Shares of Chinese electric cars and truck manufacturer nio stock news (NIO 0.44%) were tumbling today on apparently no company-specific news. Rather, investors may be responding to information from the other day that some parts of China were experiencing a rise in COVID-19 instances.
Extra lockdowns in the nation could once more slow the business‘s car manufacturing as it has in the recent past. As a result, financiers pushed the electric car (EV) stock down 6.6% as of 10:59 a.m. ET.
CNBC reported the other day that the variety of cities in China that have applied COVID-related constraints has actually increased. Among the areas is a district called Anhui, where Nio has a factory.
Nio reported its second-quarter lorry shipments late recently, with quarterly car deliveries up 14% year over year and also June distribution boosting 60%. Part of that growth was aided partly because pandemic limitations were reduced throughout that period.
China has a very strict “zero-COVID” plan that limits motion by people as well as has led to factories for Nio, as well as other EV makers, halting car manufacturing.
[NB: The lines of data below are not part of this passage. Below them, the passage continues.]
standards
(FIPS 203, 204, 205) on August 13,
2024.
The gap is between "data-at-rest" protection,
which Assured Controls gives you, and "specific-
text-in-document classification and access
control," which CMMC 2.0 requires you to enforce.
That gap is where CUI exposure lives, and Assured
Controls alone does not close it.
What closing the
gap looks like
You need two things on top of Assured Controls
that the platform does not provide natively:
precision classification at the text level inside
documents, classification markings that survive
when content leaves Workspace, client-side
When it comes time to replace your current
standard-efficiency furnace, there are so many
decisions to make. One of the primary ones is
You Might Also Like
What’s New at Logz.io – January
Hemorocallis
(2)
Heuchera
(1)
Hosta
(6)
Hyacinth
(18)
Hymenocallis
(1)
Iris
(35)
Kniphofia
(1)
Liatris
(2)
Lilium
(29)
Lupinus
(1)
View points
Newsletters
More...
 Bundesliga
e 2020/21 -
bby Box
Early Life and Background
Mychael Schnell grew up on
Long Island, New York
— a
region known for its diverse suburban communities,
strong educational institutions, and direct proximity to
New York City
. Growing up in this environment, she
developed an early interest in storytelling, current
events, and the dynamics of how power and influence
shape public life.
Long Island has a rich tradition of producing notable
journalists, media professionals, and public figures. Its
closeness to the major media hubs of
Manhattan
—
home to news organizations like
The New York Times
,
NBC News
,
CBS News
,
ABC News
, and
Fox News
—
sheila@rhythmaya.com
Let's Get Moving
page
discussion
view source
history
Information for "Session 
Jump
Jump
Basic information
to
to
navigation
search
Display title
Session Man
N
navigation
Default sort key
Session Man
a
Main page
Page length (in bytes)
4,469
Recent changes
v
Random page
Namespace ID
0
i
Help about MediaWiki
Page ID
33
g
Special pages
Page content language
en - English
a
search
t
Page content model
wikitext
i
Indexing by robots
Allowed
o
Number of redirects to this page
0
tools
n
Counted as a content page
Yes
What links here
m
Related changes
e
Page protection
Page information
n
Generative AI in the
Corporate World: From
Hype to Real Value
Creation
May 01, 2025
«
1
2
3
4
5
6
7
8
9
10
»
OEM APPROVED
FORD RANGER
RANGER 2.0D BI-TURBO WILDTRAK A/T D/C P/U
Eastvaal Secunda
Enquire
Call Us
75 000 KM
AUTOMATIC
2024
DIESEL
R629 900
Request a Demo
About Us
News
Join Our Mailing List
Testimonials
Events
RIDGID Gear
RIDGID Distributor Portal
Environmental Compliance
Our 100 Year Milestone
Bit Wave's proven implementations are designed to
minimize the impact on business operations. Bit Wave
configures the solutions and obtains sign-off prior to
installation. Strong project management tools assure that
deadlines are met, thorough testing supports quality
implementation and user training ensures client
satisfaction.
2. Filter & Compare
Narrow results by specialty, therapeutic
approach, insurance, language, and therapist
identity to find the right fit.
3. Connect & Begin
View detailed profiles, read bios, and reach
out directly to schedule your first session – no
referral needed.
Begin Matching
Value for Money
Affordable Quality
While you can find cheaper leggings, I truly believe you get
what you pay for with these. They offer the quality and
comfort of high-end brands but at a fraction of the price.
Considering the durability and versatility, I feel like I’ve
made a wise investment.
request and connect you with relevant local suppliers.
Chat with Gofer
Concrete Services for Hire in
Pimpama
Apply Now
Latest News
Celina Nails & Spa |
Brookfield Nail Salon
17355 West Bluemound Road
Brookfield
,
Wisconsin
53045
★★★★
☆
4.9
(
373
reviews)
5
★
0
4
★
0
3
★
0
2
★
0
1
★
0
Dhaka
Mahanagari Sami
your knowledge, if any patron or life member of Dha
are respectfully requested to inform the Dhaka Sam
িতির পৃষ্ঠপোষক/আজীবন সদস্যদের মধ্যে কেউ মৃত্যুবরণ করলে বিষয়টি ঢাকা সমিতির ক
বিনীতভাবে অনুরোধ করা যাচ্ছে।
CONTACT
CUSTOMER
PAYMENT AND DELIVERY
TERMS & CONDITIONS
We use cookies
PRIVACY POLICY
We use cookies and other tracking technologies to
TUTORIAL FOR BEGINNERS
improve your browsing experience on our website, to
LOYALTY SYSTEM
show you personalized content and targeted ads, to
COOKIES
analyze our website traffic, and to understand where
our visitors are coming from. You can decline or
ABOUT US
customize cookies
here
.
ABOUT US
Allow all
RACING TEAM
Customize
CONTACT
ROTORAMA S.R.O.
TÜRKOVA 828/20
Nio investors have been on a wild flight lately as they process rising cost of living information, rising concerns of a global recession, as well as climbing coronavirus situations in China. And with one of the most current news that some parts of China are experiencing new lockdowns, it’s most likely that the volatility Nio’s stock has experienced lately isn’t completed just yet.
Nio shareholders ought to maintain a close eye on any brand-new developments regarding any temporary manufacturing facility closures or if there’s any sign from the Chinese federal government that it’s scaling back on restrictions.